Kara Yazgı “Berdel”
Berdel kız kardeşlerin erkek kardeşler arasında takası olduğu için gelin almaya ya da vermeye değil, gelinleri değiştirmeye gidiyorduk. Bu yüzden iki köyden birinde değil, köylerin tam ortasında buluşulması ve oraya aynı sayıda arabayla gelinmesi gerekiyordu.

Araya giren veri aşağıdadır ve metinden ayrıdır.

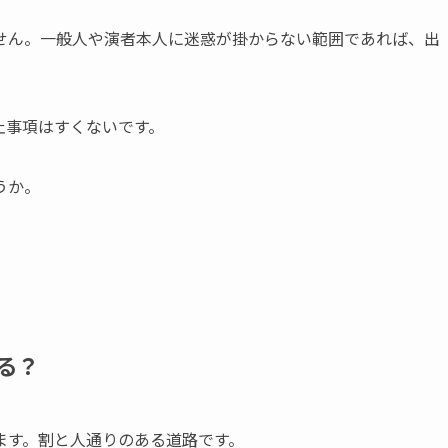
せん。一般人や演者本人に迷惑が掛からない範囲であれば、出
止事項はすくないです。
うか。
る？
ます。割と人通りのある道路です。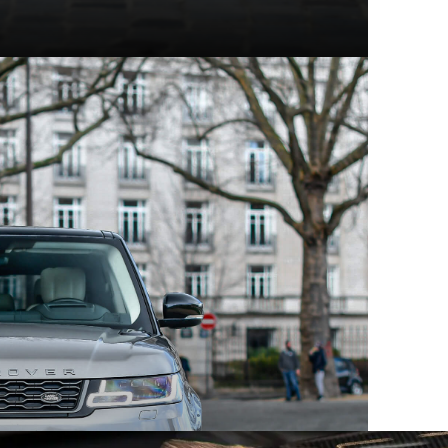
t modèles d'exception
hez Mecanicus, on adore la voiture, on adore aussi son
e véritable encyclopédie de la voiture : Autopedia.
ceptionnel, chacun empreint d’un charme unique et
 aux supercars contemporaines, ces constructeurs ont
eurs comme les collectionneurs. Au sein des articles
innovation, performance et héritage automobile.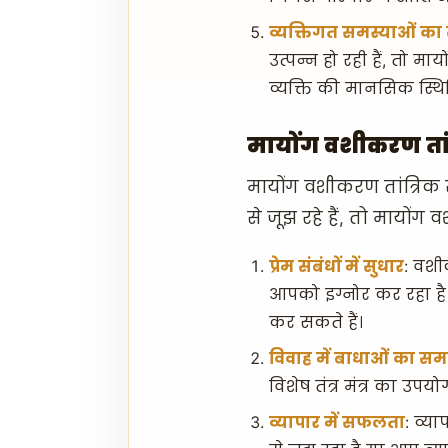
व्यक्तिगत समस्याओं क
उत्पन्न हो रही हैं, तो म
व्यक्ति की मानसिक स्थित
मायोंग वशीकरण तां
मायोंग वशीकरण तांत्रिक 
से जूझ रहे हैं, तो मायों
प्रेम संबंधों में सुधार
: वशीक
आपको इग्नोर कर रहा है
कर सकते हैं।
विवाह में बाधाओं का स
विशेष तंत्र मंत्र का उ
व्यापार में सफलता
: व्य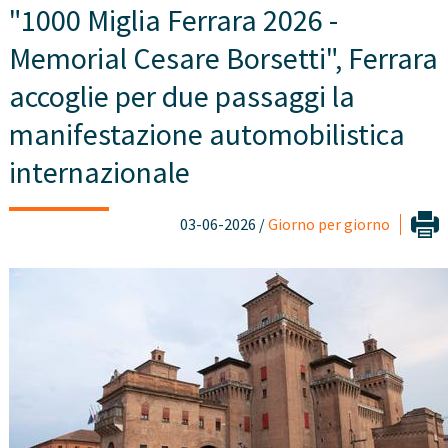
"1000 Miglia Ferrara 2026 -
Memorial Cesare Borsetti", Ferrara
accoglie per due passaggi la
manifestazione automobilistica
internazionale
03-06-2026 /
Giorno per giorno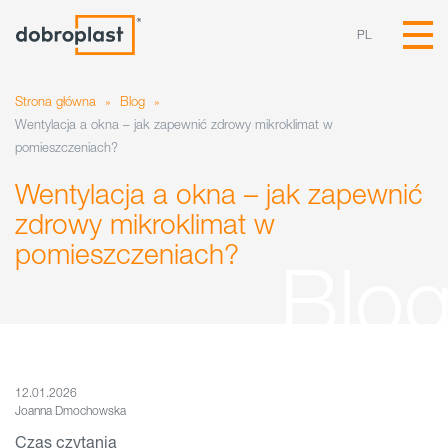
PL
Strona główna
»
Blog
»
Wentylacja a okna – jak zapewnić zdrowy mikroklimat w
pomieszczeniach?
Wentylacja a okna – jak zapewnić
zdrowy mikroklimat w
pomieszczeniach?
12.01.2026
Joanna Dmochowska
Czas czytania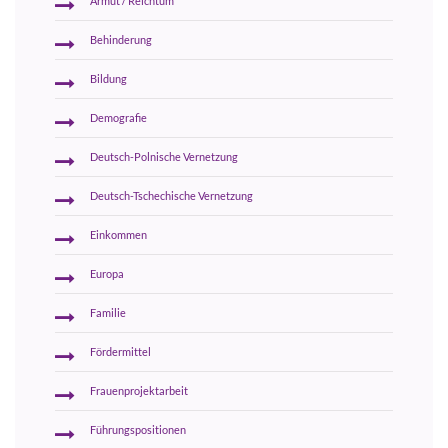
Armut / Reichtum
Behinderung
Bildung
Demografie
Deutsch-Polnische Vernetzung
Deutsch-Tschechische Vernetzung
Einkommen
Europa
Familie
Fördermittel
Frauenprojektarbeit
Führungspositionen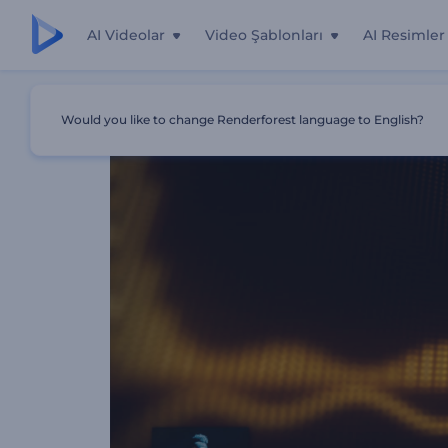
AI Videolar
Video Şablonları
AI Resimler
Ana Sayfa
Şablonlar
LCD Ekran Müzik Görselleştirici
Would you like to change Renderforest language to English?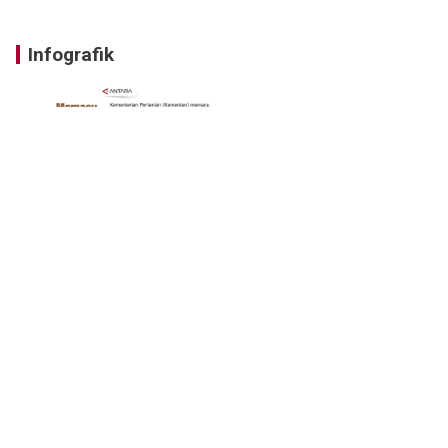
Infografik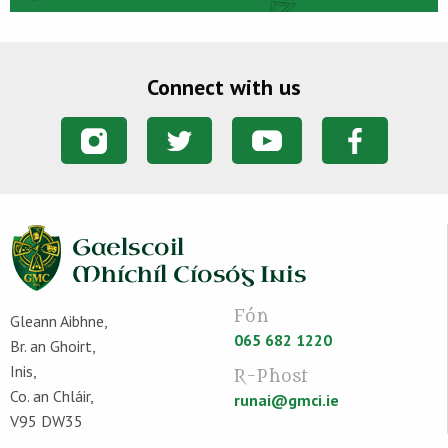
Connect with us
Fón
Gleann Aibhne,
065 682 1220
Br. an Ghoirt,
Inis,
R-Phost
Co. an Chláir,
runai@gmci.ie
V95 DW35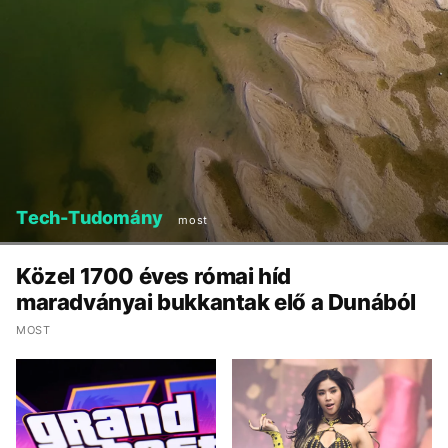
Tech-Tudomány
most
Közel 1700 éves római híd
maradványai bukkantak elő a Dunából
MOST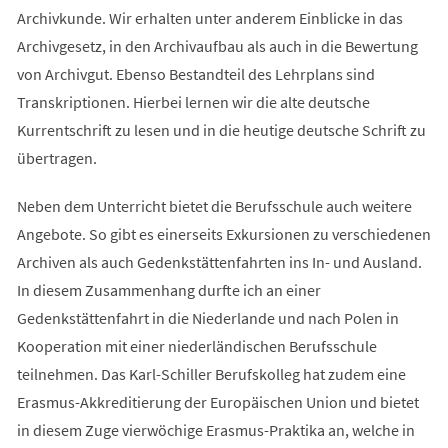
Archivkunde. Wir erhalten unter anderem Einblicke in das
Archivgesetz, in den Archivaufbau als auch in die Bewertung
von Archivgut. Ebenso Bestandteil des Lehrplans sind
Transkriptionen. Hierbei lernen wir die alte deutsche
Kurrentschrift zu lesen und in die heutige deutsche Schrift zu
übertragen.
Neben dem Unterricht bietet die Berufsschule auch weitere
Angebote. So gibt es einerseits Exkursionen zu verschiedenen
Archiven als auch Gedenkstättenfahrten ins In- und Ausland.
In diesem Zusammenhang durfte ich an einer
Gedenkstättenfahrt in die Niederlande und nach Polen in
Kooperation mit einer niederländischen Berufsschule
teilnehmen. Das Karl-Schiller Berufskolleg hat zudem eine
Erasmus-Akkreditierung der Europäischen Union und bietet
in diesem Zuge vierwöchige Erasmus-Praktika an, welche in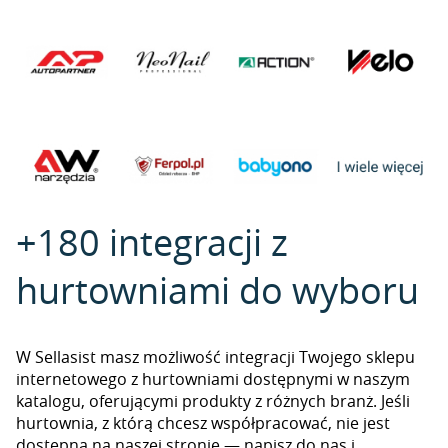
+180 integracji z
hurtowniami do wyboru
W Sellasist masz możliwość integracji Twojego sklepu
internetowego z hurtowniami dostępnymi w naszym
katalogu, oferującymi produkty z różnych branż. Jeśli
hurtownia, z którą chcesz współpracować, nie jest
dostępna na naszej stronie — napisz do nas i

Yazı ve Fotoğraflar: Fatih Pınar
Sene 1999. Ezidi Halkı konusu çalışmak üzere Urfa, Mardin, Diyarbakır ve Batman’ın Ezidi köylerini dolaşıyorum. Viranşehir’in Burç köyünde üç gün kaldıktan sonra Ceylanpınar’ın Gavurga köyüne geçtim. Burada da Ezidilerin yaşadığını, fakat Müslümanlarla aynı köyde kaldıkları için asimile olduklarını duymuştum. Asimilasyonun ne kadar tehlikeli bir şey olduğunu köye varır varmaz bir kez daha kavradım. Günlerdir gittiğim Ezidi köylerinde el üstünde tutulurken, Gavurga köyünde ‘gazeteci’, ‘Ezidi’ dememle köyden kovulmam bir oldu. Bunu kabul etmek ağır bir hakaret gibiydi. Uğradığım şey kişisel bir hakaretten ziyade, tarihleri boyunca Ezidilere edilen hakaretlerin bir devamı gibiydi. Kimseye bulaşmadan, köyün etrafında, tepesinde, yamacında dolaşarak akşamı ettim.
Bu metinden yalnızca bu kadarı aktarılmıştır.